Implementing auth middleware

Add Starlette middleware that validates the Authorization header before the request reaches MCP handlers:
from starlette.middleware.base import BaseHTTPMiddleware
from starlette.responses import Response

VALID_TOKENS = {"secret123", "another-token"}

def valid_token(auth_header: str) -> bool:
    return auth_header in VALID_TOKENS

class AuthMiddleware(BaseHTTPMiddleware):
    async def dispatch(self, request, call_next):
        has_header = request.headers.get("Authorization")
        if not has_header:
            print("-> Missing Authorization header!")
            return Response(status_code=401, content="Unauthorized")

        if not valid_token(has_header):
            print("-> Invalid token!")
            return Response(status_code=403, content="Forbidden")

        print("Valid token, proceeding...")
        response = await call_next(request)
        return response

# Apply middleware to the Starlette app wrapping your MCP server
starlette_app.add_middleware(AuthMiddleware)

Creating the server and Starlette app

from mcp.server.fastmcp import FastMCP
import uvicorn

app = FastMCP(
    name="MCP Resource Server",
    host="0.0.0.0",
    port=8080,
)

# Wrap in Starlette for middleware support
starlette_app = app.streamable_http_app()
starlette_app.add_middleware(AuthMiddleware)

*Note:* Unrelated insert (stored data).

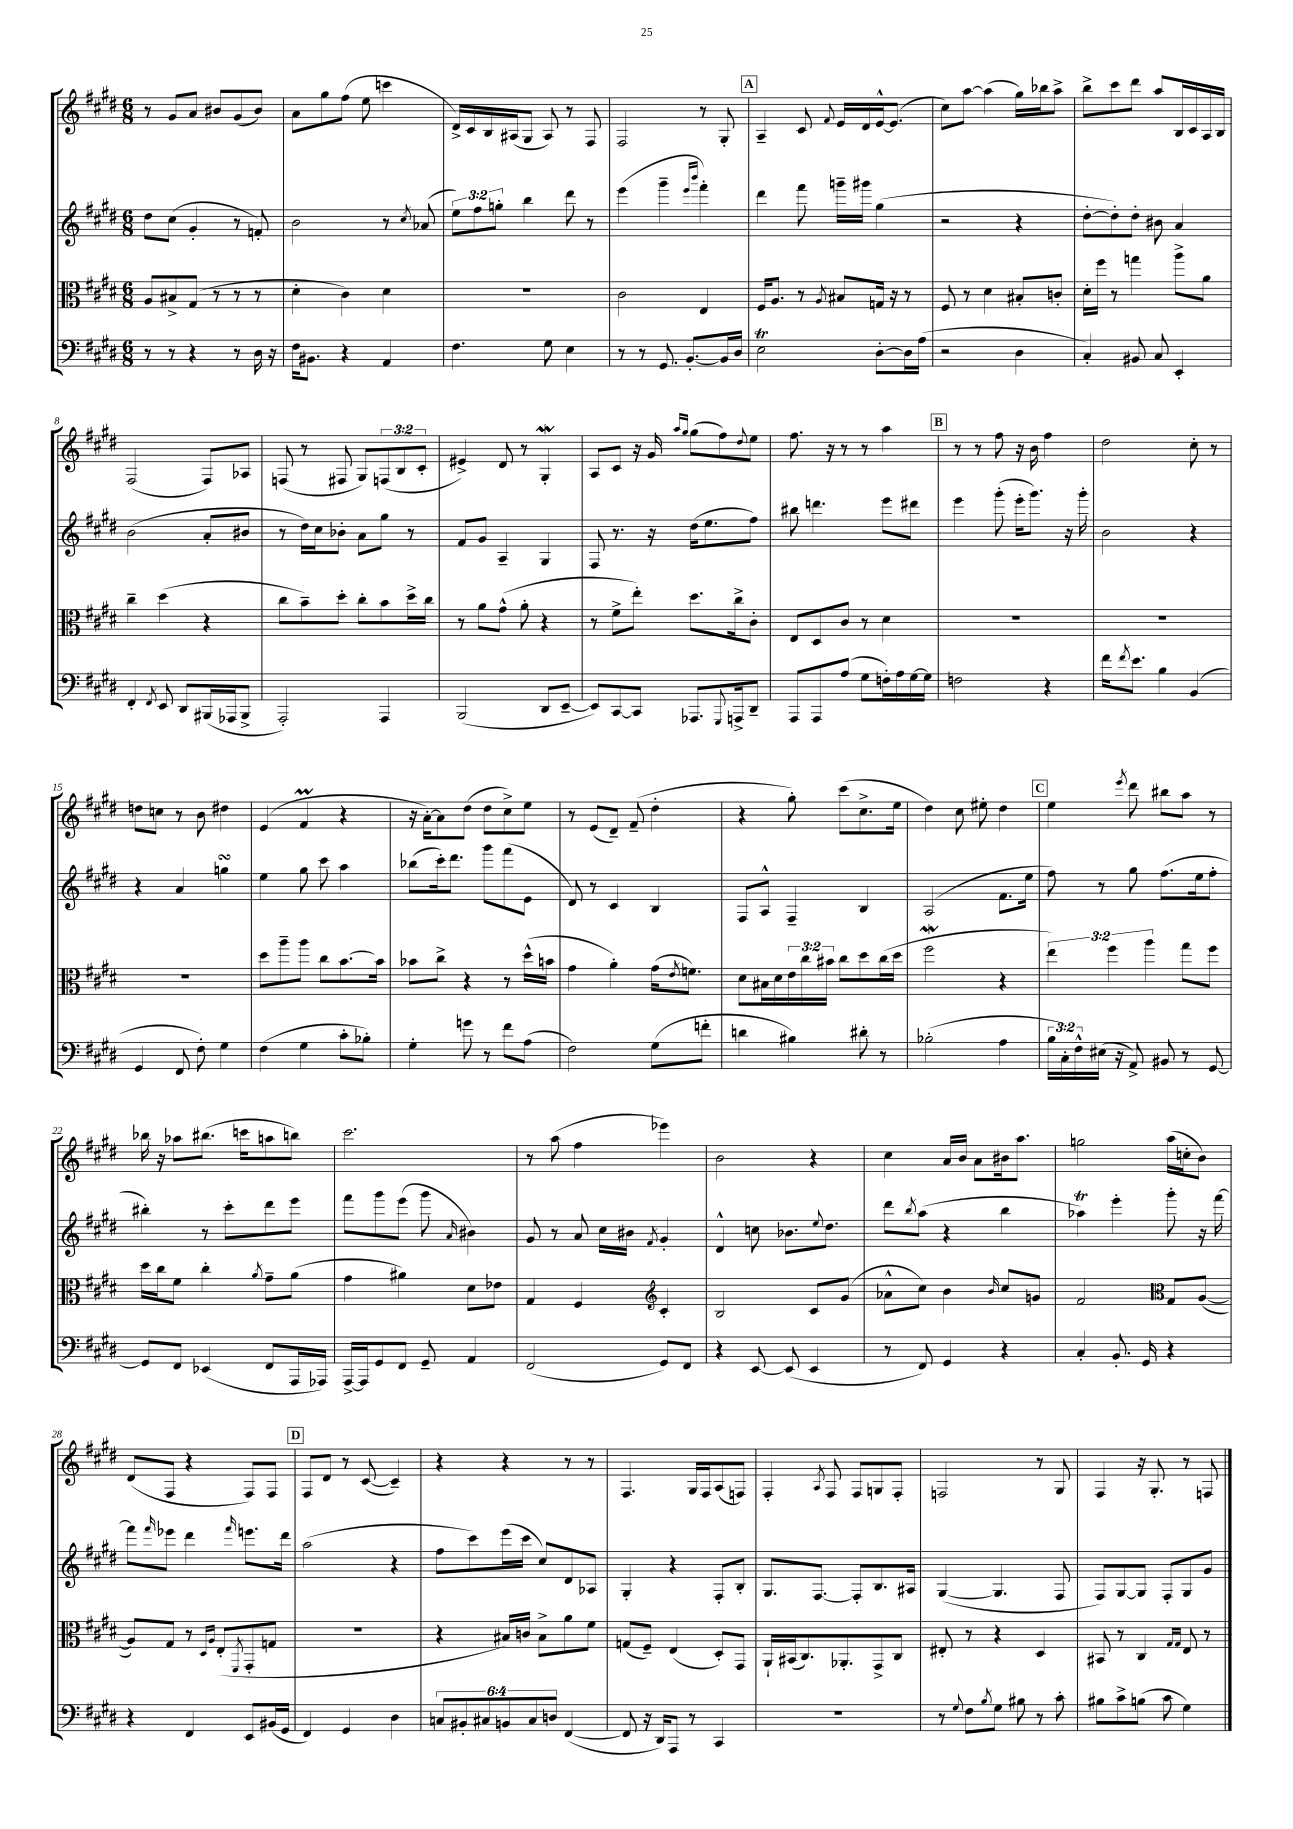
<<
\new StaffGroup <<
\new Staff = "s0" {
    \clef treble \key e \major \numericTimeSignature \time 6/8 \override Staff.TupletNumber.text = #tuplet-number::calc-fraction-text
    r8 gis'8 a'8 bis'8 gis'8( bis'8) |
    a'8 gis''8 fis''8( e''8 c'''4 |
    dis'16->) cis'16 b16 ais16( gis8 ais8) r8 fis8 |
    fis2 r8 gis8-. |
    \mark \markup { \box "A" } a4-- cis'8 \appoggiatura { fis'8 } e'16 dis'16 e'16~-^ e'8.( |
    cis''8) a''8~ a''4( gis''16) bes''16 a''8-> |
    b''8-> cis'''8 dis'''8 a''8 b16 cis'16 a16 b16 |
    fis2( fis8) aes8 |
    f8( r8 fis8 gis8) \tuplet 3/2 { f8( b8 cis'8-. } |
    eis'4->) dis'8 r8 gis4-.\mordent |
    a8 cis'8 r16 gis'16 \grace { a''16 gis''16 } gis''8( fis''8) \appoggiatura { dis''8 } e''8 |
    fis''8. r16 r8 r8 a''4 |
    \mark \markup { \box "B" } r8 r8 fis''8 r16 b'16 fis''4 |
    dis''2 cis''8-. r8 |
    d''8 c''8 r8 b'8 dis''4 |
    e'4( fis'4\prall r4 |
    r16 a'16~-.) a'8 dis''8( dis''8 cis''8->) e''8 |
    r8 e'8( dis'8--) fis'8--( dis''4-. |
    r4 gis''8-.) cis'''8( cis''8.-> e''16 |
    dis''4) cis''8 eis''8-. dis''4 |
    \mark \markup { \box "C" } e''4 \acciaccatura { e'''8 } dis'''8 bis''8 a''8 r8 |
    bes''16 r16 aes''8 bis''8.( c'''16 a''8 b''8) |
    cis'''2. |
    r8 a''8( fis''4 ees'''4) |
    b'2 r4 |
    cis''4 a'16 b'16 a'8 bis'16 a''8. |
    g''2 a''16( c''16-. b'8) |
    dis'8( fis8 r4 fis8) fis8 |
    \mark \markup { \box "D" } fis8 dis'8 r8 cis'8~( cis'4--) |
    r4 r4 r8 r8 |
    fis4. gis16 fis16 a8( f8) |
    fis4-. \acciaccatura { a8 } fis8 fis8 g8 fis8-. |
    f2 r8 gis8 |
    fis4 r16 gis8.-. r8 f8 \bar "|." |
}
\new Staff = "s1" {
    \clef treble \key e \major \numericTimeSignature \time 6/8 \override Staff.TupletNumber.text = #tuplet-number::calc-fraction-text
    dis''8 cis''8( gis'4-. r8 f'8-.) |
    b'2 r8 \acciaccatura { cis''8 } aes'8( |
    \tuplet 3/2 { e''8) fis''8 g''8-. } b''4 dis'''8 r8 |
    e'''4( gis'''4-- \grace { e'''16 b'''16 } fis'''4-.) |
    \mark \markup { \box "A" } dis'''4 fis'''8 g'''16-- gis'''16 gis''4( |
    r2 r4 |
    dis''8~-. dis''8-.) dis''8-. bis'8 a'4 |
    b'2( a'8-. bis'8 |
    r8 dis''16) cis''16 bes'8-. a'8 gis''8 r8 |
    fis'8 gis'8 a4-- gis4 |
    fis8 r8. r16 dis''16( e''8. fis''8) |
    bis''8 d'''4. e'''8 dis'''8 |
    \mark \markup { \box "B" } e'''4 gis'''8-.( e'''16-. gis'''8.) r16 gis'''16-. |
    b'2 r4 |
    r4 a'4 g''4\turn |
    e''4 gis''8 cis'''8 a''4 |
    bes''8( cis'''16-.) dis'''8. gis'''8 fis'''8( e'8 |
    dis'8) r8 cis'4 b4 |
    fis8 a8-^ fis4-- b4 |
    a2( fis'8. e''16 |
    \mark \markup { \box "C" } fis''8) r8 gis''8 fis''8.( e''16 fis''8-. |
    bis''4-.) r8 cis'''8-. dis'''8 e'''8 |
    fis'''8 gis'''8 e'''8( gis'''8 \grace { a'16 } bis'4) |
    gis'8 r8 a'8 cis''16 bis'16 \acciaccatura { fis'8 } gis'4-. |
    dis'4-^ c''8 bes'8. \appoggiatura { e''8 } dis''8. |
    dis'''8 \acciaccatura { b''8 } a''8( r4 b''4 |
    aes''4\trill) e'''4-. gis'''8-. r16 fis'''16~ |
    fis'''8 \grace { fis'''16 } ees'''8 dis'''4 \grace { fis'''16 } e'''8. dis'''16 |
    \mark \markup { \box "D" } a''2( r4 |
    fis''8 cis'''8) e'''16( cis'''16 cis''8) dis'8 aes8 |
    gis4-. r4 fis8-. b8-. |
    gis8. fis8.~ fis8-. b8. ais16 |
    gis4~( gis4. fis8 |
    fis8) gis8~ gis8 fis8-. gis8 gis'8 \bar "|." |
}
\new Staff = "s2" {
    \clef alto \key e \major \numericTimeSignature \time 6/8 \override Staff.TupletNumber.text = #tuplet-number::calc-fraction-text
    a8 bis8-> gis8( r8 r8 r8 |
    dis'4-. cis'4) dis'4 |
    R2. |
    cis'2 e4 |
    \mark \markup { \box "A" } fis16 a8. r8 \acciaccatura { a8 } bis8 g16 r16 r8 |
    fis8 r8 dis'4 bis8-. c'8-. |
    dis'16-. fis''16 r8 g''4 a''8-> a'8 |
    cis''4-- dis''4( r4 |
    cis''8 b'8--) dis''8-. cis''8-. b'8 dis''16-> cis''16 |
    r8 a'8 gis'8-^( a'8-. r4 |
    r8 fis'8-> e''8-.) dis''8. cis''16-> cis'8-. |
    e8 dis8 cis'8 r8 dis'4 |
    \mark \markup { \box "B" } R2. |
    R2. |
    R2. |
    dis''8 a''8-- a''8 cis''8 b'8.~ b'16 |
    bes'8 cis''8-> r4 r8 dis''16-^( b'16 |
    gis'4 a'4-.) gis'16( \acciaccatura { e'8 } f'8.) |
    dis'8 bis16 dis'16 \tuplet 3/2 { e'16 cis''16 bis'16 } cis''8 dis''8 cis''16( dis''16 |
    fis''2\mordent r4 |
    \mark \markup { \box "C" } \tuplet 3/2 { e''4) fis''4 a''4 } gis''8 fis''8 |
    dis''16 cis''16 fis'8 cis''4-. \acciaccatura { a'8 } gis'8-- a'8( |
    gis'4 ais'4) dis'8 ees'8 |
    gis4 fis4 \clef treble cis'4-. |
    b2 cis'8 gis'8( |
    aes'8-^ cis''8) b'4 \grace { b'16 } cis''8 g'8 |
    fis'2 \clef alto gis8 a8~( |
    a8) gis8 r8 \grace { dis16 a16 } e8-.( \acciaccatura { fis,8 } gis,8-. g8 |
    \mark \markup { \box "D" } R2. |
    r4 bis16) c'16 bis8-> a'8 fis'8 |
    g8( fis8--) e4( dis8-.) gis,8 |
    a,16-! bis,16( cis8.) aes,8.-. gis,8-> cis8 |
    eis8-. r8 r4 dis4 |
    bis,8 r8 cis4 \grace { gis16 gis16 } e8 r8 \bar "|." |
}
\new Staff = "s3" {
    \clef bass \key e \major \numericTimeSignature \time 6/8 \override Staff.TupletNumber.text = #tuplet-number::calc-fraction-text
    r8 r8 r4 r8 dis16 r16 |
    fis16 bis,8. r4 a,4 |
    fis4. gis8 e4 |
    r8 r8 gis,8. b,8.~-. b,16 dis16 |
    \mark \markup { \box "A" } e2\trill dis8~-. dis16 a16( |
    r2 dis4 |
    cis4-.) bis,8 cis8 e,4-. |
    fis,4-. \acciaccatura { fis,8 } e,8 dis,8 bis,,16( aes,,16 bis,,8-> |
    a,,2-.) a,,4 |
    b,,2( dis,8 e,8~-- |
    e,8) cis,8~ cis,8 aes,,8. \appoggiatura { gis,,8 } a,,16-> dis,8-- |
    a,,8 a,,8 a8( gis8 f16-.) a16 gis16~ gis16 |
    \mark \markup { \box "B" } f2 r4 |
    fis'16 \acciaccatura { fis'8 } e'8. b4 b,4( |
    gis,4 fis,8 fis8-.) gis4 |
    fis4( gis4 cis'8-. bes8-.) |
    gis4-. g'8 r8 fis'8 a8( |
    fis2) gis8( f'8-. |
    d'4 bis4) dis'8-. r8 |
    bes2-.( a4 |
    \mark \markup { \box "C" } \tuplet 3/2 { b16 cis16-.) fis16-^ } eis16( r16 a,8->) bis,8 r8 gis,8~ |
    gis,8 fis,8 ees,4( fis,8 a,,16 aes,,16) |
    a,,16~-> a,,16 gis,8 fis,8 gis,8-- a,4 |
    fis,2( gis,8) fis,8 |
    r4 e,8~ e,8( e,4 |
    r8 fis,8) gis,4 r4 |
    cis4-. b,8.-. gis,16 r4 |
    r4 fis,4 e,8 bis,16( gis,16 |
    \mark \markup { \box "D" } fis,4) gis,4 dis4 |
    \tuplet 6/4 { c8 bis,8-. cis8 b,8 cis8 d8 } fis,4~( |
    fis,8 r16 dis,16) a,,8 r8 cis,4 |
    R2. |
    r8 \appoggiatura { gis8 } fis8 \acciaccatura { b8 } gis8 bis8 r8 cis'8-. |
    bis8 cis'8-> b8( cis'8 gis4) \bar "|." |
}
>>
>>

if __name__ == "__main__":
    uvicorn.run(starlette_app, host="0.0.0.0", port=8080)

Making an authenticated client request

Once your server requires auth, clients must include the Authorization header:
from mcp import ClientSession
from mcp.client.streamable_http import streamablehttp_client

async def main():
    async with streamablehttp_client(
        "http://localhost:8080/mcp",
        headers={"Authorization": "secret123"}
    ) as (read, write, _):
        async with ClientSession(read, write) as session:
            await session.initialize()
            tools = await session.list_tools()
            print(f"Available tools: {[t.name for t in tools.tools]}")

Role-Based Access Control (RBAC)

After verifying identity, you can also check permissions per route or tool:
ROLES = {
    "admin-token": ["read", "write", "delete"],
    "reader-token": ["read"],
}

def has_permission(token: str, action: str) -> bool:
    return action in ROLES.get(token, [])

class AuthMiddleware(BaseHTTPMiddleware):
    async def dispatch(self, request, call_next):
        token = request.headers.get("Authorization", "")
        if not token:
            return Response(status_code=401, content="Unauthorized")

        # For write operations, require write permission
        if request.method == "POST" and not has_permission(token, "write"):
            return Response(status_code=403, content="Insufficient permissions")

        return await call_next(request)
Basic auth with a static secret is suitable for development and internal tools. For production, implement OAuth 2.1 or Microsoft Entra ID authentication as covered in the Advanced Topics section.

Key takeaways

  • Add a middleware layer that validates the Authorization header before requests reach MCP handlers.
  • Return 401 Unauthorized for missing tokens, 403 Forbidden for invalid ones.
  • RBAC maps tokens to permission sets and checks per action.
  • Upgrade to OAuth 2.1 for production — this basic pattern is a stepping stone, not a final destination.